- Born: Juan Osvaldo Budet Meléndez 14 June 1979 (age 47) San Juan, Puerto Rico
- Education: Escuela de Artes Plásticas de Puerto Rico, Maryland Institute College of Art
- Website: http://www.osvaldobudet.com

= Osvaldo Budet =

Puerto Rican artist

Osvaldo Budet (Juan Osvaldo Budet-Meléndez; born 1979 in San Juan, Puerto Rico) is a contemporary Puerto Rican artist. He is currently based in San Juan, Puerto Rico.

== Education ==
Budet received a B.F.A. in painting in 2004 from Escuela de Artes Plásticas de Puerto Rico and an M.F.A. in Painting from the Hoffberger School of Painting in 2008 at Maryland Institute College of Art (MICA). He was an artist in resident at Museo del Barrio Santurce, Puerto Rico in 2005 and in the Leipzig International Art Program, Germany in 2008.

==Work==
Budet's work is influenced by documentary film, and activism. His production of paintings, photographs and videos are characterized as being both "humorous and seriousness". The work displays a conscious of the problems of identity; a notion of the colonized is at the center of this work.

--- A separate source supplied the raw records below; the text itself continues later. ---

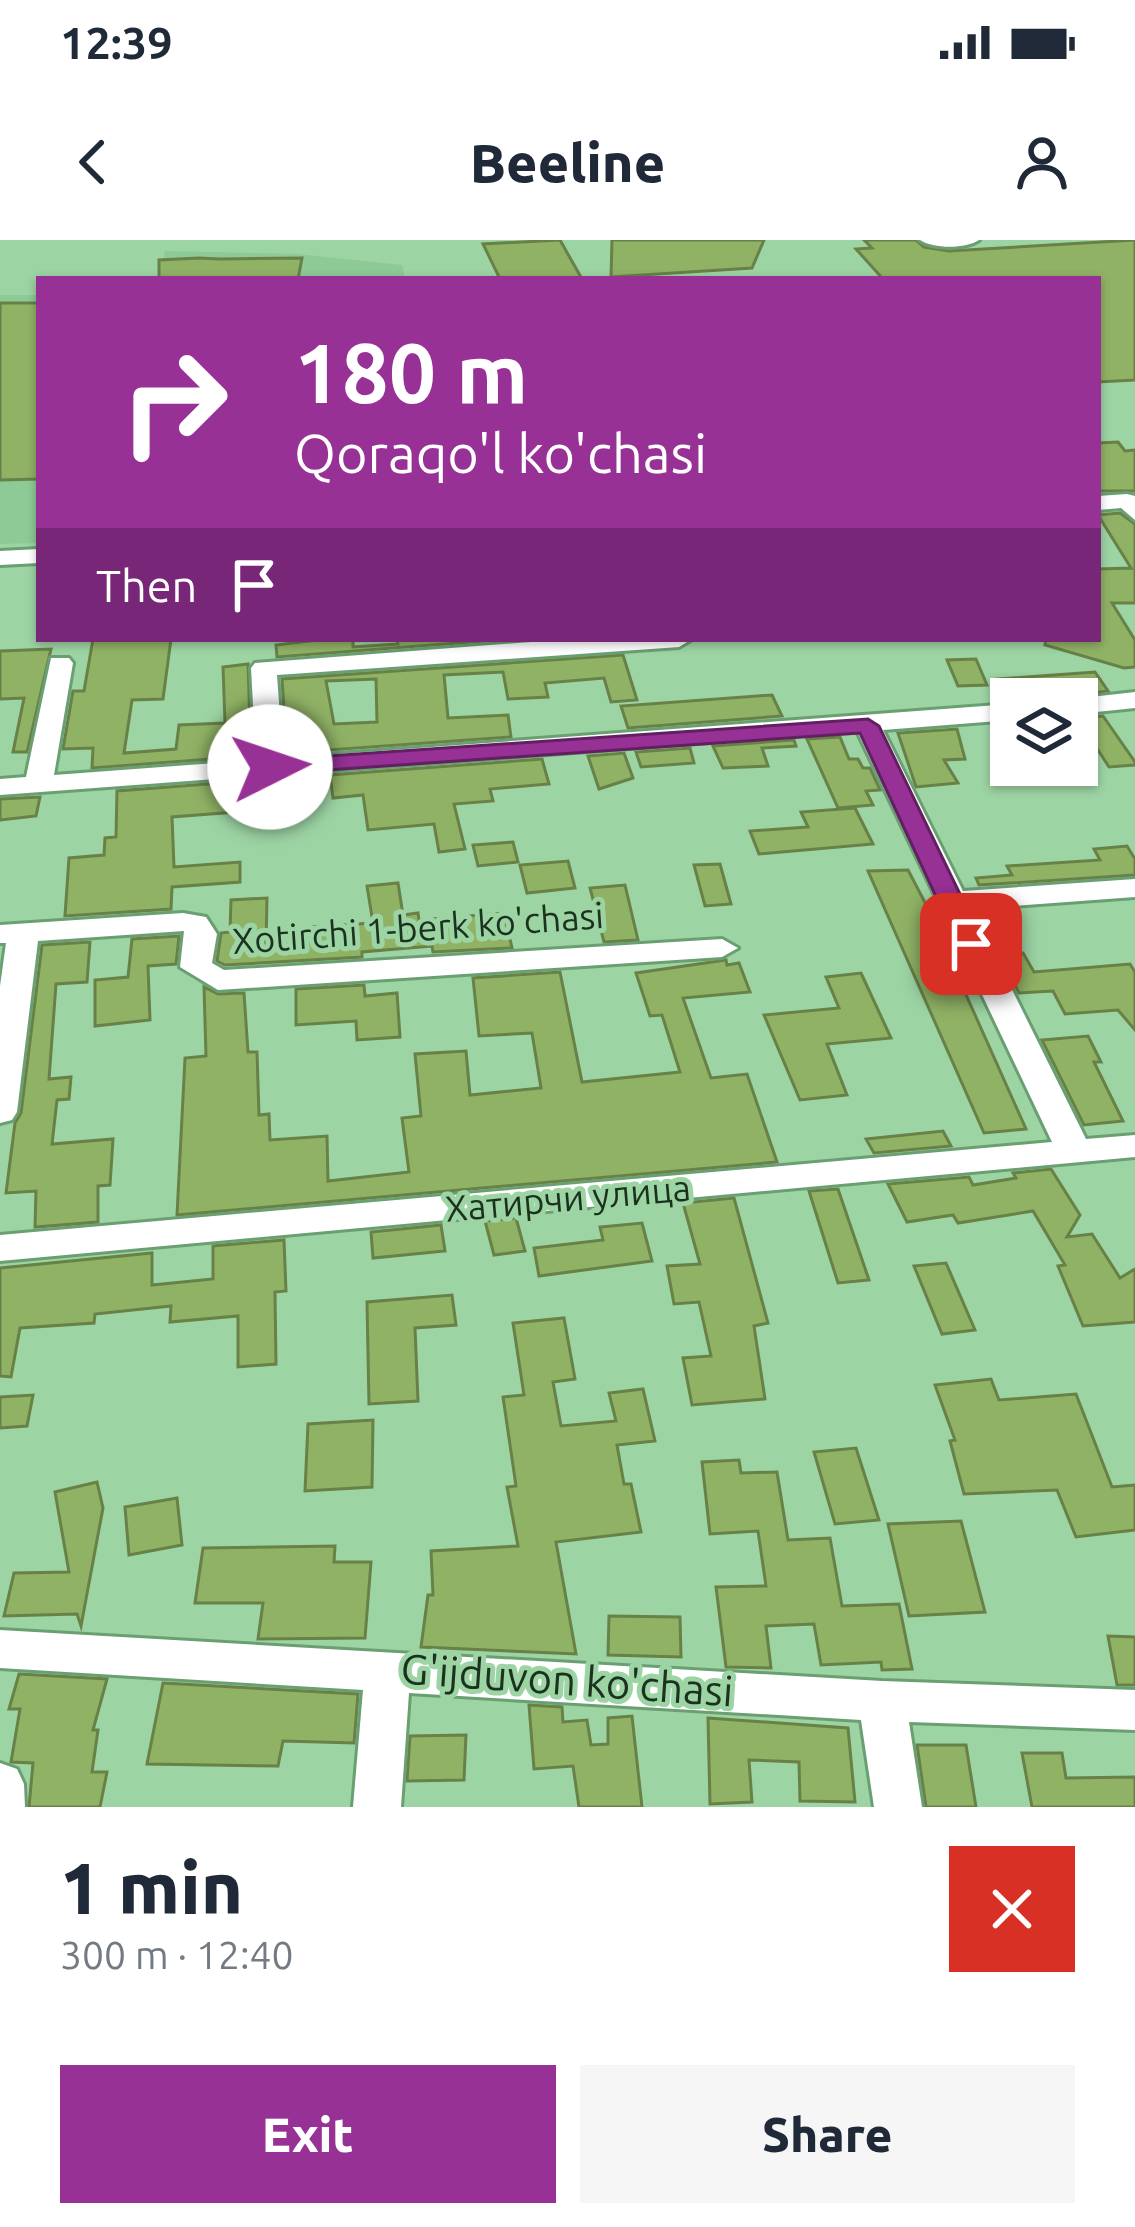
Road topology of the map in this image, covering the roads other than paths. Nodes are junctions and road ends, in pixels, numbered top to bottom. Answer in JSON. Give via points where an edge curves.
{"nodes":[{"id":1,"x":929,"y":240,"type":"edge"},
{"id":2,"x":970,"y":240,"type":"edge"},
{"id":3,"x":1101,"y":503,"type":"edge"},
{"id":4,"x":1131,"y":507,"type":"edge"},
{"id":5,"x":36,"y":556,"type":"edge"},
{"id":6,"x":0,"y":558,"type":"edge"},
{"id":7,"x":636,"y":642,"type":"edge"},
{"id":8,"x":60,"y":663,"type":"dead end"},
{"id":9,"x":1135,"y":700,"type":"edge"},
{"id":10,"x":1098,"y":704,"type":"edge"},
{"id":11,"x":990,"y":714,"type":"edge"},
{"id":12,"x":868,"y":726,"type":"junction"},
{"id":13,"x":270,"y":767,"type":"junction"},
{"id":14,"x":39,"y":783,"type":"junction"},
{"id":15,"x":0,"y":787,"type":"edge"},
{"id":16,"x":1135,"y":888,"type":"edge"},
{"id":17,"x":951,"y":902,"type":"junction"},
{"id":18,"x":12,"y":933,"type":"edge"},
{"id":19,"x":722,"y":948,"type":"dead end"},
{"id":20,"x":0,"y":1112,"type":"edge"},
{"id":21,"x":1135,"y":1146,"type":"edge"},
{"id":22,"x":1075,"y":1153,"type":"junction"},
{"id":23,"x":0,"y":1248,"type":"edge"},
{"id":24,"x":0,"y":1649,"type":"edge"},
{"id":25,"x":388,"y":1669,"type":"junction"},
{"id":26,"x":882,"y":1701,"type":"junction"},
{"id":27,"x":1135,"y":1710,"type":"edge"},
{"id":28,"x":0,"y":1784,"type":"edge"},
{"id":29,"x":1,"y":1807,"type":"edge"},
{"id":30,"x":377,"y":1807,"type":"edge"},
{"id":31,"x":898,"y":1807,"type":"edge"}],
"edges":[{"from":1,"to":2,"type":"street"},
{"from":3,"to":4,"type":"street"},
{"from":5,"to":6,"type":"street"},
{"from":7,"to":13,"type":"street","via":[[264,668]]},
{"from":8,"to":14,"type":"street"},
{"from":9,"to":10,"type":"street"},
{"from":11,"to":12,"type":"street"},
{"from":12,"to":13,"type":"street"},
{"from":12,"to":17,"type":"street"},
{"from":13,"to":14,"type":"street"},
{"from":14,"to":15,"type":"street"},
{"from":16,"to":17,"type":"street"},
{"from":17,"to":22,"type":"street"},
{"from":18,"to":19,"type":"street","name":"Xotirchi 1-berk ko'chasi","via":[[195,925],[196,967],[218,980]]},
{"from":18,"to":20,"type":"street","name":"Xotirchi 1-berk ko'chasi"},
{"from":21,"to":22,"type":"street","name":"Хатирчи улица"},
{"from":22,"to":23,"type":"street","name":"Хатирчи улица"},
{"from":24,"to":25,"type":"street","name":"G'ijduvon ko'chasi"},
{"from":25,"to":26,"type":"street","name":"G'ijduvon ko'chasi"},
{"from":25,"to":30,"type":"street"},
{"from":26,"to":27,"type":"street","name":"G'ijduvon ko'chasi"},
{"from":26,"to":31,"type":"street"},
{"from":28,"to":29,"type":"street"}]}
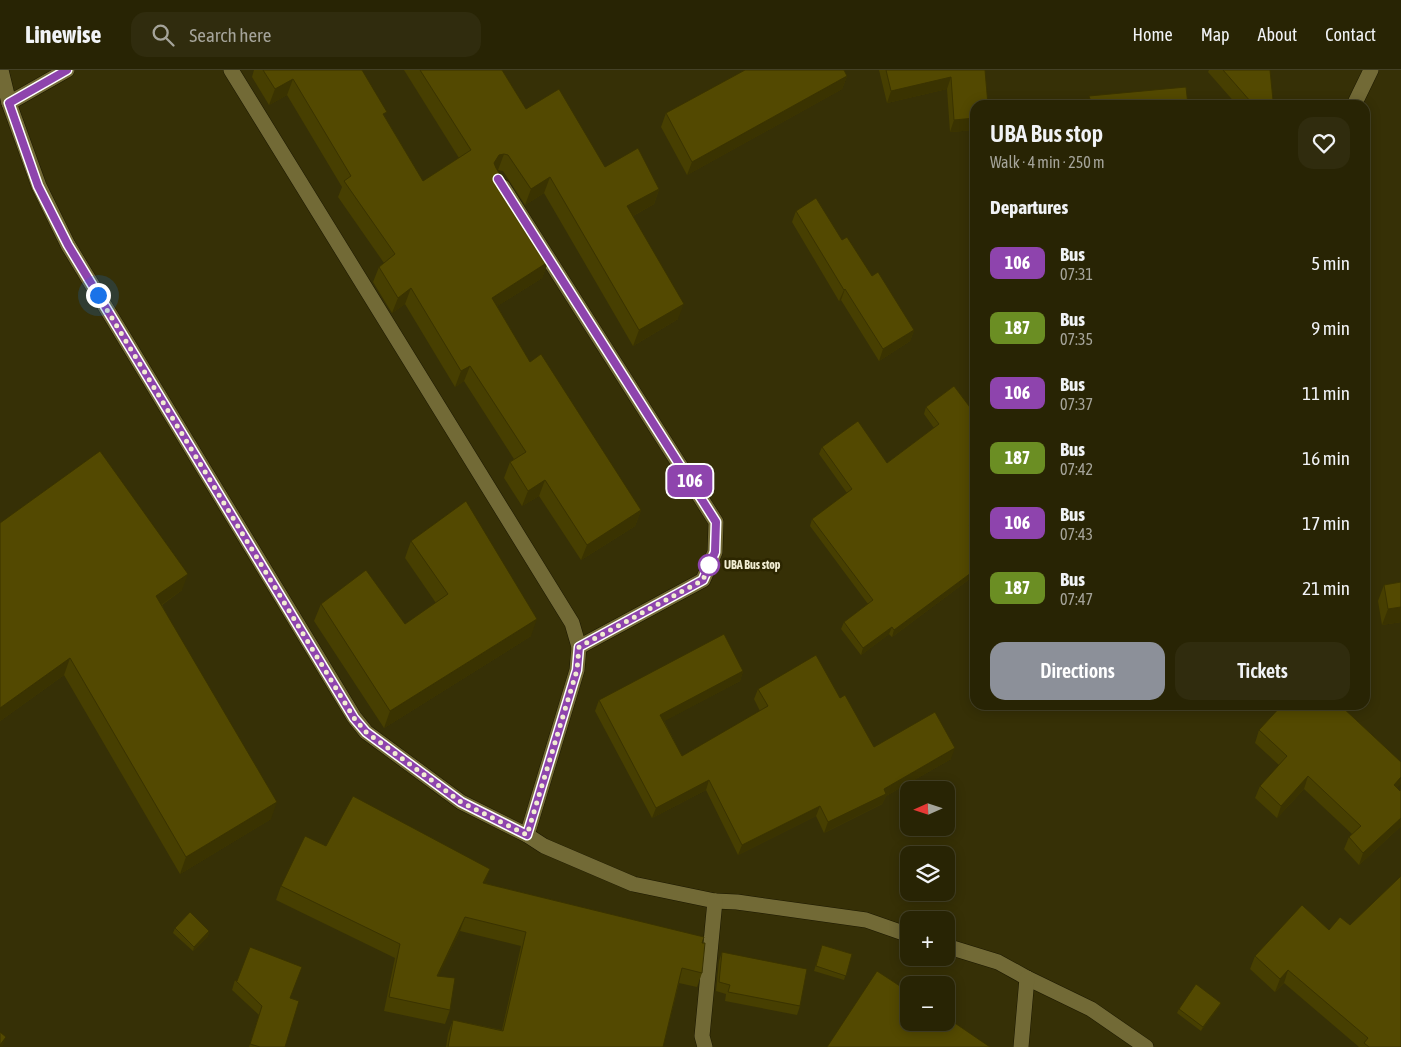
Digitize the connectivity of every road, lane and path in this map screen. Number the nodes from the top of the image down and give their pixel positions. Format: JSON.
{"nodes":[{"id":1,"x":1,"y":70,"type":"edge"},
{"id":2,"x":67,"y":70,"type":"edge"},
{"id":3,"x":231,"y":70,"type":"edge"},
{"id":4,"x":1371,"y":70,"type":"edge"},
{"id":5,"x":1356,"y":100,"type":"edge"},
{"id":6,"x":9,"y":103,"type":"junction"},
{"id":7,"x":498,"y":179,"type":"edge"},
{"id":8,"x":579,"y":647,"type":"junction"},
{"id":9,"x":527,"y":835,"type":"junction"},
{"id":10,"x":715,"y":901,"type":"junction"},
{"id":11,"x":900,"y":932,"type":"edge"},
{"id":12,"x":955,"y":949,"type":"edge"},
{"id":13,"x":1027,"y":978,"type":"junction"},
{"id":14,"x":706,"y":1047,"type":"edge"},
{"id":15,"x":1021,"y":1047,"type":"edge"},
{"id":16,"x":1146,"y":1047,"type":"edge"}],
"edges":[{"from":1,"to":6,"type":"street"},
{"from":2,"to":6,"type":"street"},
{"from":3,"to":8,"type":"street"},
{"from":4,"to":5,"type":"street"},
{"from":6,"to":9,"type":"street"},
{"from":7,"to":8,"type":"street"},
{"from":8,"to":9,"type":"street"},
{"from":9,"to":10,"type":"street"},
{"from":10,"to":11,"type":"street"},
{"from":10,"to":14,"type":"street"},
{"from":12,"to":13,"type":"street"},
{"from":13,"to":15,"type":"street"},
{"from":13,"to":16,"type":"street"}]}
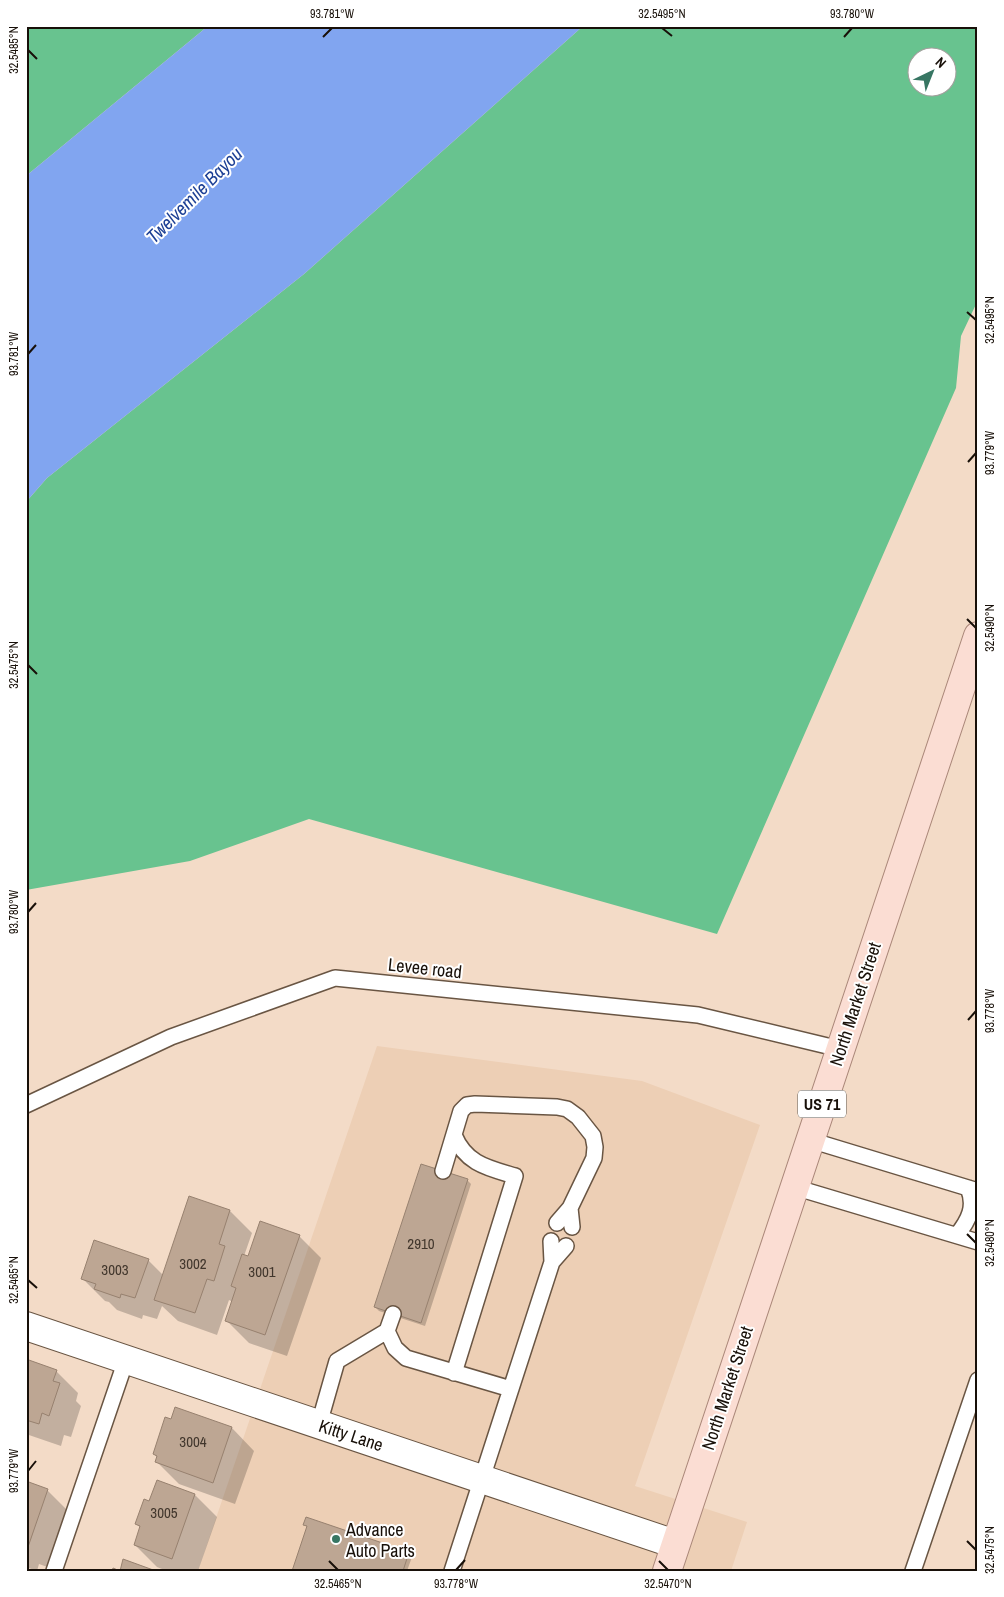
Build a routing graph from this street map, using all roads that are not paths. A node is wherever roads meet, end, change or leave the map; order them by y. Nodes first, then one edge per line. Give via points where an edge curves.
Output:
1 (978, 636) edge
2 (840, 1048) junction
3 (26, 1105) edge
4 (454, 1135) junction
5 (810, 1140) junction
6 (442, 1171) dead end
7 (794, 1186) junction
8 (973, 1189) edge
9 (570, 1208) junction
10 (557, 1223) dead end
11 (572, 1228) dead end
12 (957, 1235) junction
13 (551, 1241) dead end
14 (978, 1242) edge
15 (566, 1246) dead end
16 (552, 1262) junction
17 (393, 1314) dead end
18 (26, 1326) edge
19 (387, 1331) junction
20 (126, 1360) junction
21 (454, 1373) junction
22 (978, 1380) edge
23 (511, 1389) junction
24 (319, 1424) junction
25 (482, 1479) junction
26 (676, 1544) junction
27 (54, 1571) edge
28 (452, 1571) edge
29 (667, 1571) edge
30 (912, 1571) edge

1 - 2 main road, North Market Street / US 71
2 - 3 lane, Levee road via 698,1015 335,978 171,1038
2 - 5 main road, North Market Street / US 71
4 - 6 lane
4 - 9 lane via 461,1112 475,1104 567,1110 586,1126 595,1146 594,1158
4 - 21 lane via 468,1157 515,1176
5 - 7 main road, North Market Street / US 71
5 - 8 lane
7 - 12 lane
7 - 26 main road, North Market Street / US 71
8 - 12 lane via 972,1210
9 - 10 lane
9 - 11 lane
12 - 14 lane
13 - 16 lane
15 - 16 lane
16 - 23 lane
17 - 19 lane
18 - 20 street, Kitty Lane
19 - 21 lane via 395,1348 406,1358
19 - 24 lane via 337,1361
20 - 24 street, Kitty Lane
20 - 27 lane
21 - 23 lane
22 - 30 lane
23 - 25 lane
24 - 25 street, Kitty Lane
25 - 26 street, Kitty Lane
25 - 28 lane
26 - 29 main road, North Market Street / US 71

Budet constructs paintings and photographs which use self-portraiture to explore historical moments, often citing the creation of colonial identity. Budet uses reflective materials, such as diamond dust, iron oxide and glass to reference the material of film. His work has been shown in Puerto Rico, New York City, Chicago, Los Angeles, Miami, Baltimore, Washington, D.C., Ireland and Italy.